If concomitant use of venlafaxine hydrochloride extended-release capsules with other serotonergic drugs (e.g., triptans, tricyclic antidepressants, mirtazapine, fentanyl, lithium, tramadol, buspirone, amphetamines, tryptophan, or St. John’s wort) is clinically warranted, careful observation of the patient is advised, particularly during treatment initiation and dose increases [see Drug Interactions (7.3) ]. Patients should be made aware of the potential risk of serotonin syndrome. Treatment with venlafaxine hydrochloride extended-release capsules and any concomitant serotonergic agents should be discontinued immediately if the above events occur, and supportive symptomatic treatment should be initiated.
In controlled trials, there were dose-related increases in systolic and diastolic blood pressure, as well as cases of sustained hypertension [see Adverse Reactions (6.2)].

Source data:
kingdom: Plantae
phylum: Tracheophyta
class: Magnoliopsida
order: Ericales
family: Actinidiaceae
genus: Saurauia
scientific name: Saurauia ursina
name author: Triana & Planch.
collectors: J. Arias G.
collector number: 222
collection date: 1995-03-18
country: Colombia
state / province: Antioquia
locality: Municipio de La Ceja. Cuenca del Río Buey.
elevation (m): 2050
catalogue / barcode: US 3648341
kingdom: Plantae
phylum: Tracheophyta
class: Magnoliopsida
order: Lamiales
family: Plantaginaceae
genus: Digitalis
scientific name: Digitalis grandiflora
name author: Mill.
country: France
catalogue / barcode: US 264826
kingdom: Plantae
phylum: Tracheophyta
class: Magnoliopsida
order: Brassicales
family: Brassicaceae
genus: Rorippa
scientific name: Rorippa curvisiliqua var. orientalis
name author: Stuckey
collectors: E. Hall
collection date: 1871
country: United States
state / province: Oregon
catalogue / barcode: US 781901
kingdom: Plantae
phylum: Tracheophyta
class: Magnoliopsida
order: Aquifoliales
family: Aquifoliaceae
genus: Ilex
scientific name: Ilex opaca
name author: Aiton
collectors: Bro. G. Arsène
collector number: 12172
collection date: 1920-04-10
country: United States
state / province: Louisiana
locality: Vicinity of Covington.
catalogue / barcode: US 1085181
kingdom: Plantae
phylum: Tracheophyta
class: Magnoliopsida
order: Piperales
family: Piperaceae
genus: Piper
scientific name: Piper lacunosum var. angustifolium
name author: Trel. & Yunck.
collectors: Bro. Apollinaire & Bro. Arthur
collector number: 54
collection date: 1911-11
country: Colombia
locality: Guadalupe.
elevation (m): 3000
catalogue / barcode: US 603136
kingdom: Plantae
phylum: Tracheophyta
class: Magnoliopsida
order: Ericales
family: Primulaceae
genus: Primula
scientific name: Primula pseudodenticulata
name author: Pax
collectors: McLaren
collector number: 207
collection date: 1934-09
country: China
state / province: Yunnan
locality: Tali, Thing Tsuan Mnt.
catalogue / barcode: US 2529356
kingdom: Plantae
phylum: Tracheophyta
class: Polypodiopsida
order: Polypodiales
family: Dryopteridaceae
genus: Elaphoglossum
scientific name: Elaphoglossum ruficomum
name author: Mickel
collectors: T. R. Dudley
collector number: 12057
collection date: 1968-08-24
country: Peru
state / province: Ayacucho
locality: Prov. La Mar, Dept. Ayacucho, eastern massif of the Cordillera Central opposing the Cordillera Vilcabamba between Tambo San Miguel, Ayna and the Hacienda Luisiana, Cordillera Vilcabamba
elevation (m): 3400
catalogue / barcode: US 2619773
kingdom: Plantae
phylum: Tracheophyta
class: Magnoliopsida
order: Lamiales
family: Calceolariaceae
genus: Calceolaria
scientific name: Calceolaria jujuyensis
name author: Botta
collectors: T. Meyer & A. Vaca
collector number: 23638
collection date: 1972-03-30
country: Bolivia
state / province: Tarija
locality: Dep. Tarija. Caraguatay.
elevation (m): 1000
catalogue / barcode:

Task requirements:
Reproduce the venlafaxine label text word for word, in full.

Exercise response:
If concomitant use of venlafaxine hydrochloride extended-release capsules with other serotonergic drugs (e.g., triptans, tricyclic antidepressants, mirtazapine, fentanyl, lithium, tramadol, buspirone, amphetamines, tryptophan, or St. John’s wort) is clinically warranted, careful observation of the patient is advised, particularly during treatment initiation and dose increases [see Drug Interactions (7.3) ]. Patients should be made aware of the potential risk of serotonin syndrome. Treatment with venlafaxine hydrochloride extended-release capsules and any concomitant serotonergic agents should be discontinued immediately if the above events occur, and supportive symptomatic treatment should be initiated.
In controlled trials, there were dose-related increases in systolic and diastolic blood pressure, as well as cases of sustained hypertension [see Adverse Reactions (6.2)].